To test this, I went back to a paired end data set present in GEO (GSE55123, 2x 36bp), cleaned the data with Skewer, then mapped the reads with STAR in either paired-end mode or single-end mode (using just read 1).
I then used featureCounts to quantify number of tags aligned to each gene. I excluded genes with fewer than 10 reads per sample on average. Then I ran edgeR at Degust to identify differentially expressed genes (DEGs@FDR<0.05). I used a shell script to quantify the overlap in DEGs. Then I ranked them based on the p-value from most up-regulated to most down-regulated and compared their positions in the rank.
Here's the result of the overlap analysis. You can see that PE fastq detected more genes but identified fewer DGEs than SE.
Detected in PE:15919
Detected in SE:15275
Detected in both:14750
Detected in either:16444
Detected in PE only:1169
Detected in SE only:525
DGE in PE:4651
DGE in SE:5755
DGE in both:4356
DGE in either:6050
DGE in PE only:295
DGE in SE only:1399
DGE in PE and SE: 4356
PE DGEs not detected in SE: 138
PE DGEs detected but not significant in SE: 157
But I was curious to see whether the plot looked different if I included genes that were below the detection threshold in either SE or PE. The result is more consistent with the overlap analysis.

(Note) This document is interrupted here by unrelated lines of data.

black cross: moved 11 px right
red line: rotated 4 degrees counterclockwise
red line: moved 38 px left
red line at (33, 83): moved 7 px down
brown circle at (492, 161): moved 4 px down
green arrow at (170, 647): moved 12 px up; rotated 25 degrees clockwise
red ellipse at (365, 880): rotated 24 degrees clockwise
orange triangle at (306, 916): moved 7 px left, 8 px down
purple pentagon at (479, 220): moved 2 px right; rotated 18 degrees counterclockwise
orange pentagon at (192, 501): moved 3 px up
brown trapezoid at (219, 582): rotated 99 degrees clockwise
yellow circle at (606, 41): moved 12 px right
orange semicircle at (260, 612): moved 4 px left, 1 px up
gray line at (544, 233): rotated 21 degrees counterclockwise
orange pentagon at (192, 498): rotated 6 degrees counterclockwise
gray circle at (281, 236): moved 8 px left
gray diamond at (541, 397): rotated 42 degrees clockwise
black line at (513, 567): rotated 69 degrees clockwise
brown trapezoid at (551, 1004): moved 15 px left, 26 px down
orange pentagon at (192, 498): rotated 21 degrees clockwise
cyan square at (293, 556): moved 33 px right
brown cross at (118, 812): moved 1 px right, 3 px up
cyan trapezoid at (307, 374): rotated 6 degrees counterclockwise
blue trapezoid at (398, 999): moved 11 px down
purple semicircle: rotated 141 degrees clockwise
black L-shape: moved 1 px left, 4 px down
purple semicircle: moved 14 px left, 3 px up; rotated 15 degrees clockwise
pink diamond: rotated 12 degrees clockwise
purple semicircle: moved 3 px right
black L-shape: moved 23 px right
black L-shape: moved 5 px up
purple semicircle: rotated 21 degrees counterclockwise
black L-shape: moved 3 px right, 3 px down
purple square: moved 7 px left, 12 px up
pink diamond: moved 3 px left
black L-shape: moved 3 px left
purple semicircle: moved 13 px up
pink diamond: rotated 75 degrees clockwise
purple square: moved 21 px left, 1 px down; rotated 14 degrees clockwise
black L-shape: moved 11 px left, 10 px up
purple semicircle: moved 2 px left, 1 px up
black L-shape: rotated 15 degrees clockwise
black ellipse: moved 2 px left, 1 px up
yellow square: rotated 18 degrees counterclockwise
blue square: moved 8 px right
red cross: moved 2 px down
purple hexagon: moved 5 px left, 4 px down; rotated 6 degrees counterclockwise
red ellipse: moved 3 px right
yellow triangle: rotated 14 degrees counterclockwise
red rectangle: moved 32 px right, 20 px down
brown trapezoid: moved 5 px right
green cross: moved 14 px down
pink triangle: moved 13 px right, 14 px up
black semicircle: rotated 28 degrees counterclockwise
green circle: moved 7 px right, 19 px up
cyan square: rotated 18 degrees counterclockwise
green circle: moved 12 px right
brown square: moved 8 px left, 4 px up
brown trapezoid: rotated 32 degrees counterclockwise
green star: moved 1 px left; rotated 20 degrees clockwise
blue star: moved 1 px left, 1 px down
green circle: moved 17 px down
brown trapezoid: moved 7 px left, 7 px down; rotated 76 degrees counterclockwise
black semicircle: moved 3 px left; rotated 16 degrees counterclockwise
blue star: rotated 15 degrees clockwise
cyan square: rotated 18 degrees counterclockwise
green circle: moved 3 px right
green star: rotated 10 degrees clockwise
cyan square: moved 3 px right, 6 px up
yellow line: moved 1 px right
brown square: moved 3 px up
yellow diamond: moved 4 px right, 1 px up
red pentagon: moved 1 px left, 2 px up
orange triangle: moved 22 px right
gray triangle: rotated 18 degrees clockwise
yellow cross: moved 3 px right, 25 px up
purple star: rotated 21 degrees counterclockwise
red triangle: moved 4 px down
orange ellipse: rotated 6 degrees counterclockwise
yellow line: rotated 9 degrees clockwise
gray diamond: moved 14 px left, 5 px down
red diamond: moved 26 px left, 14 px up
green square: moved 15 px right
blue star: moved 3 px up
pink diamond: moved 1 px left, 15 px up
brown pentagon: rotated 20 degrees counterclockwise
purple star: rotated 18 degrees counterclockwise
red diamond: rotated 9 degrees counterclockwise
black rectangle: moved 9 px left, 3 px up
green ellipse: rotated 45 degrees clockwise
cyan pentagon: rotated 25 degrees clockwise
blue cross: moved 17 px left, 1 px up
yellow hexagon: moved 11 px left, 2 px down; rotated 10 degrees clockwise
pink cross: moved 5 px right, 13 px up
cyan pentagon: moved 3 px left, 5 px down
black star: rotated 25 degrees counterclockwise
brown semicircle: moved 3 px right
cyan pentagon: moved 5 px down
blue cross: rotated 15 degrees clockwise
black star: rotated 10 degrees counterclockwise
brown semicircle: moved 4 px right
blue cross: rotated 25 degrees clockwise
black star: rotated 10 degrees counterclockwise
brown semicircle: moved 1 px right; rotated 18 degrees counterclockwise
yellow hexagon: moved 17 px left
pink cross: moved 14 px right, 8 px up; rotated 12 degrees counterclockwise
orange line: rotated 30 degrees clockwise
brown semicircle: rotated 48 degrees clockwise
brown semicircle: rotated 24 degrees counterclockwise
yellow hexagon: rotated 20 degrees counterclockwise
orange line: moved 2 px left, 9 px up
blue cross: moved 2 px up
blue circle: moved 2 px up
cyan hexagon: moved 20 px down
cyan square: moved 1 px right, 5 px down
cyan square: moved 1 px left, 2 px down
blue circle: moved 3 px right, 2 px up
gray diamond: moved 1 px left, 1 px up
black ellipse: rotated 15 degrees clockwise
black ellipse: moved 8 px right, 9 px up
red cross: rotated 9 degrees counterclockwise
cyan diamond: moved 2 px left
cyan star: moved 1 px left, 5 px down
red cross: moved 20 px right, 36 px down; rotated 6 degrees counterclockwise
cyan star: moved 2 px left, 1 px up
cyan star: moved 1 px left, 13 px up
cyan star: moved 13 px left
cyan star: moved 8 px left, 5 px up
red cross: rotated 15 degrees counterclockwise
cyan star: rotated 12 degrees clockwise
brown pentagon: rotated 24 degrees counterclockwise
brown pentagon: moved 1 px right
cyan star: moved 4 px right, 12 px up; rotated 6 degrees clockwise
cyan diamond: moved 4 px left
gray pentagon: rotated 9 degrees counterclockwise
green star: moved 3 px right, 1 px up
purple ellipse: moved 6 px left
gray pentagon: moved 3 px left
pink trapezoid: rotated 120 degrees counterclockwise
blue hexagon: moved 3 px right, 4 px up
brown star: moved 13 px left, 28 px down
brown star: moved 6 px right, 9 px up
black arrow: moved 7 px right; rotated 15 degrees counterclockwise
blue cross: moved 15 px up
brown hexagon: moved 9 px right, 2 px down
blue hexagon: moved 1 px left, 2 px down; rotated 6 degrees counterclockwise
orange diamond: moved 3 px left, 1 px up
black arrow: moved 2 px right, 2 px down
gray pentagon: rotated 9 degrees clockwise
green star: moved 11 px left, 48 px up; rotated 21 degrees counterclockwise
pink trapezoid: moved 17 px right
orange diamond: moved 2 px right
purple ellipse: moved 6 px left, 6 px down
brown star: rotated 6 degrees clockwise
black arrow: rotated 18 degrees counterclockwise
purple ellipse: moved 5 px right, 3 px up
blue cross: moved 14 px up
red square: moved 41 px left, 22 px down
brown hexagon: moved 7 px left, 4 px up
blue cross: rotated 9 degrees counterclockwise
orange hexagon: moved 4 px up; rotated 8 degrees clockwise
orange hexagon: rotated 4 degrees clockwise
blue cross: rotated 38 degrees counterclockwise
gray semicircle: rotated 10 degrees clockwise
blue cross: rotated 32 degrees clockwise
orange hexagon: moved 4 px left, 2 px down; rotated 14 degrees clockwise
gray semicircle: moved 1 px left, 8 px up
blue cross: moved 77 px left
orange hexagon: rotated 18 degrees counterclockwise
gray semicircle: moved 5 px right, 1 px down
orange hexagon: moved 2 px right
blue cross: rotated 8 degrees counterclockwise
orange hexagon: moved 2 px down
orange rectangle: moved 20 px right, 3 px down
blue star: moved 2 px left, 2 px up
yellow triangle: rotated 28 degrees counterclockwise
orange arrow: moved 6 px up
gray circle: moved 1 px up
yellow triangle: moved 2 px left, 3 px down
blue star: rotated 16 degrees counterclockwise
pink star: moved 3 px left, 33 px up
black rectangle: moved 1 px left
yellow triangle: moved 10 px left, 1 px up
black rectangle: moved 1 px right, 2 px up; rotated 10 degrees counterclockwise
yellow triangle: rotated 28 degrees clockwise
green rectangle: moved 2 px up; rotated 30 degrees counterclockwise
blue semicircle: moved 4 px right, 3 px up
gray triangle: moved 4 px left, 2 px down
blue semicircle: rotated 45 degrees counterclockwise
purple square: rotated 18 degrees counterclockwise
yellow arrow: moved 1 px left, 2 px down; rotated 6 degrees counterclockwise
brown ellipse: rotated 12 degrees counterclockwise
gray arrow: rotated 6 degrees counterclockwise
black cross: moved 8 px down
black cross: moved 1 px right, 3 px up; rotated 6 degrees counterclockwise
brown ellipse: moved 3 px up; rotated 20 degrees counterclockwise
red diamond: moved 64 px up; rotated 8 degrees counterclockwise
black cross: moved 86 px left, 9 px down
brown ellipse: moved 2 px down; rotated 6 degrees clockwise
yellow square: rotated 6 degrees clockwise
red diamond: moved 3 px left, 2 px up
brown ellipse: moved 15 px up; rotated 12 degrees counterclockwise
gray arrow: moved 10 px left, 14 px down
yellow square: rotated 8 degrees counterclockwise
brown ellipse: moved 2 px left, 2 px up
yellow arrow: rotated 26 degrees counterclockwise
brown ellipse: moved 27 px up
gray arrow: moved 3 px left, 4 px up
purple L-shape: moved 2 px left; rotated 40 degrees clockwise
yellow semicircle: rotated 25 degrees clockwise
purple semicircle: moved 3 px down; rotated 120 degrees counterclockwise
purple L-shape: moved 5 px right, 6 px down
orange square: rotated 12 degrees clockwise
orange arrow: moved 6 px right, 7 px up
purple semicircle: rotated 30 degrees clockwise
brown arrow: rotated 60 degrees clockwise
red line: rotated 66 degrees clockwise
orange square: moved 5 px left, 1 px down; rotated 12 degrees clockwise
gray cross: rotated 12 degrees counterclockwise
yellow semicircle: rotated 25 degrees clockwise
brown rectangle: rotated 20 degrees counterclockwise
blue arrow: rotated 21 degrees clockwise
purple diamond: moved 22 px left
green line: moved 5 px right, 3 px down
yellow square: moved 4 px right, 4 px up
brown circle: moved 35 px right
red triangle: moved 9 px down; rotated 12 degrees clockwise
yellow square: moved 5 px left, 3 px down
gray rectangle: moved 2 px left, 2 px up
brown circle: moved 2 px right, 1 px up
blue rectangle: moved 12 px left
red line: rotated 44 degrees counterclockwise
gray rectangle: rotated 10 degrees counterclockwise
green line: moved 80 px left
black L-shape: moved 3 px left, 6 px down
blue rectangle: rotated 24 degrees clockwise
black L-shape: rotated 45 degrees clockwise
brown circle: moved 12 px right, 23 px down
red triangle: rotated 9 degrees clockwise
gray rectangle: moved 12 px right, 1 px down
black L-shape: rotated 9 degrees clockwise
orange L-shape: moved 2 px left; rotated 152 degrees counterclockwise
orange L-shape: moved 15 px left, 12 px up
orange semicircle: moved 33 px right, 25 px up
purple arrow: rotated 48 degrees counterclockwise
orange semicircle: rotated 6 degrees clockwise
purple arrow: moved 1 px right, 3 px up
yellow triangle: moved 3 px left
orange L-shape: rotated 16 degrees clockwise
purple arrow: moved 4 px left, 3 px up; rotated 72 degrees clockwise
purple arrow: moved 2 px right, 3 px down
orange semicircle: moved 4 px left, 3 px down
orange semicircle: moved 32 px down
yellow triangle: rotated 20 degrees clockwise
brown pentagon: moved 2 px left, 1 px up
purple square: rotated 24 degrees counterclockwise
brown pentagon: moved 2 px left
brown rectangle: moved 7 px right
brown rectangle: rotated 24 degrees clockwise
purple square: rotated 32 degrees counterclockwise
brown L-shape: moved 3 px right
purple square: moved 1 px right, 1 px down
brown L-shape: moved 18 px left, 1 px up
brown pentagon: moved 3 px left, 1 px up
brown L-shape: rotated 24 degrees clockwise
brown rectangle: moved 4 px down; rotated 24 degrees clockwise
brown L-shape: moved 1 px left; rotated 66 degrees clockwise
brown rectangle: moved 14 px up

In conclusion, these results show that going for the cheaper single end option loses about 10% of detected genes. It was quite surprising to see that single end data gave 23% more DGEs. I'm not sure whether these SE specific DGEs are actually real - we can't really know. Nevertheless, 93.6% of DGEs identified in PE were also identified in SE, so there aren't many DGEs that are missed in SE data. As the data set used here is relatively short length (36bp), as compared to current HiSeq standard (50bp), the choice to go single end will likely lose you only 5-10% of genes. This proportion of genes lost would be lower still at 100bp length. Unless you're interested in performing splicing analysis, my recommendation would be for 100bp SE RNA-seq with 40M reads per sample. I'd be interested in your own experiences with SE and PE RNA-seq.